We feed mostly “pan fish” like crappies and sunnies. I also will feed small freshwater minnows. On occasion we’ve fed them trout, northern or bass but we like to keep those for ourselves to eat. 

We catch our own fish and freeze them whole. I don’t gut or chop off heads but do check for hooks. I might cut the fins off for young puppies especially but just because there is no real nutritional value to them. 

During lean times (when we haven’t caught much fish) we’ll feed frozen fish we buy from our raw supplier (including whole tilapia) or canned sardines (packed in water only) from the grocery store. 

Like everything else in this diet, variety is key. I try not to feed just one species of fish constantly.


----------



## Sunflowers (Feb 17, 2012)

I actually read that guts and heads are good for them to eat.


----------



## kai.mc.square (Dec 13, 2012)

"Anyways, I've been reading and found that the problem with fish is that many species contain Thiaminase, a substance which breaks apart Vitamin B1 (or was that B11?), which will cause "malnutrition"... a very bad kind of malnutrition."

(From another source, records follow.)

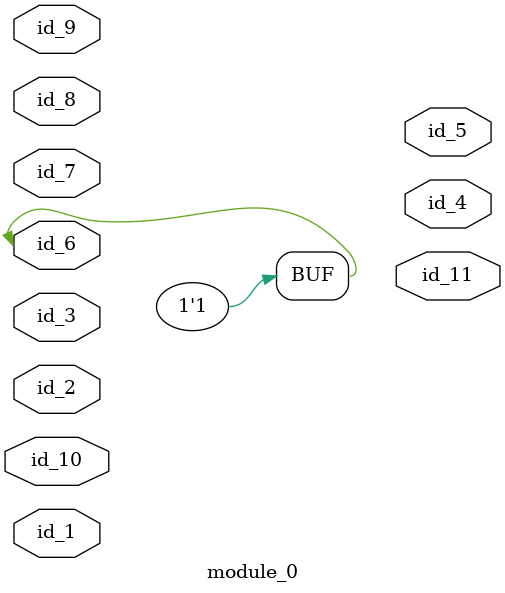
<source format=v>
module module_0 (
    id_1,
    id_2,
    id_3,
    id_4,
    id_5,
    id_6,
    id_7,
    id_8,
    id_9,
    id_10,
    id_11
);
  output id_11;
  input id_10;
  input id_9;
  inout id_8;
  input id_7;
  inout id_6;
  output id_5;
  output id_4;
  input id_3;
  input id_2;
  input id_1;
  assign id_6[1'b0] = 1;
endmodule

</source>
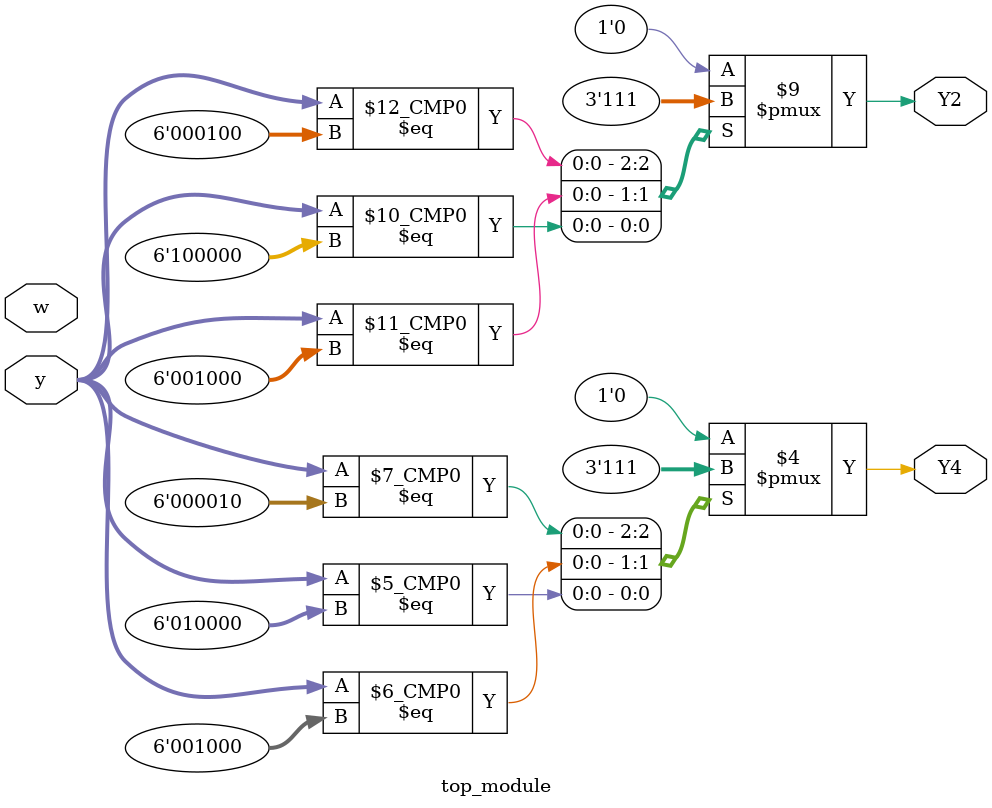
<source format=sv>
module top_module (
    input [6:1] y,
    input w,
    output Y2,
    output Y4
);

reg Y2;
reg Y4;

always @(*) begin
    case (y)
        7'b000001: begin // state A
            Y2 = 1'b0;
            Y4 = 1'b0;
        end
        7'b000010: begin // state B
            Y2 = 1'b0;
            Y4 = 1'b1;
        end
        7'b000100: begin // state C
            Y2 = 1'b1;
            Y4 = 1'b0;
        end
        7'b001000: begin // state D
            Y2 = 1'b1;
            Y4 = 1'b1;
        end
        7'b010000: begin // state E
            Y2 = 1'b0;
            Y4 = 1'b1;
        end
        7'b100000: begin // state F
            Y2 = 1'b1;
            Y4 = 1'b0;
        end
        default: begin
            Y2 = 1'b0;
            Y4 = 1'b0;
        end
    endcase
end

endmodule

</source>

Not whoring my thread, im just lazy so i cut n paste from: http://www.germanshepherds.com/forum/feeding-our-puppy/196287-feeding-mainly-raw-thawed-fish.html

those fish mentioned have been SPECIFICALLY mentioned to contain confirmed amounts of THIAMINASE. Even WE shouldn't eat them on a regular basis:
- Bream
- Crappie
- Trout
- Some Salmon
- Some Catfish
- Mullet
- Some Sardines
- Some Mackerel
- Capelin
- Some Tuna
- Smelt
- Anchovies
- etc

Well, there's quite a number of them that contain thiaminase. i myself am still trawling the net for more info as of now and learning.

Tilapia contains NO thiaminase, BUT the O6 levels are reported to be bad. I'm starting to look at Greater Amberjacks now.

Cheers!


----------



## kai.mc.square (Dec 13, 2012)

oh btw im feeding my 3 month old a 1/3, 1/3, 1/3 diet of kibbles in the morning, a small whole red tilapia fr lunch (untouched, unscaled, etc), and a chicken drumstick for dinner. all raw and unscaled/ unprocessed/ semi frozen.

poop looks ok.  also, he's a little bundle of energy. nice coat as well. no diarrhoea.


----------



## jae (Jul 17, 2012)

I feed whiting (cod like) from mypetcarnivore.com They get it fresh caught from the Pacific, can't imagine a better source. can someone confirm this is also called pollock?

5 LB. bag of whole Pacific Whiting. No heads. Eviscerated and frozen. Pacific Whiting is harvested from the cold waters of the North Pacific Ocean. Procured from fishermen & processed in an owner-operaterated HACCP approved plant on the North American west coast. Wild and Sustainability harvested. Product of the US. Flash frozen to assure freshness. All natural, no preservatives or additives.
Whiting is a non-oily fish similar to cod. Super low fat.


----------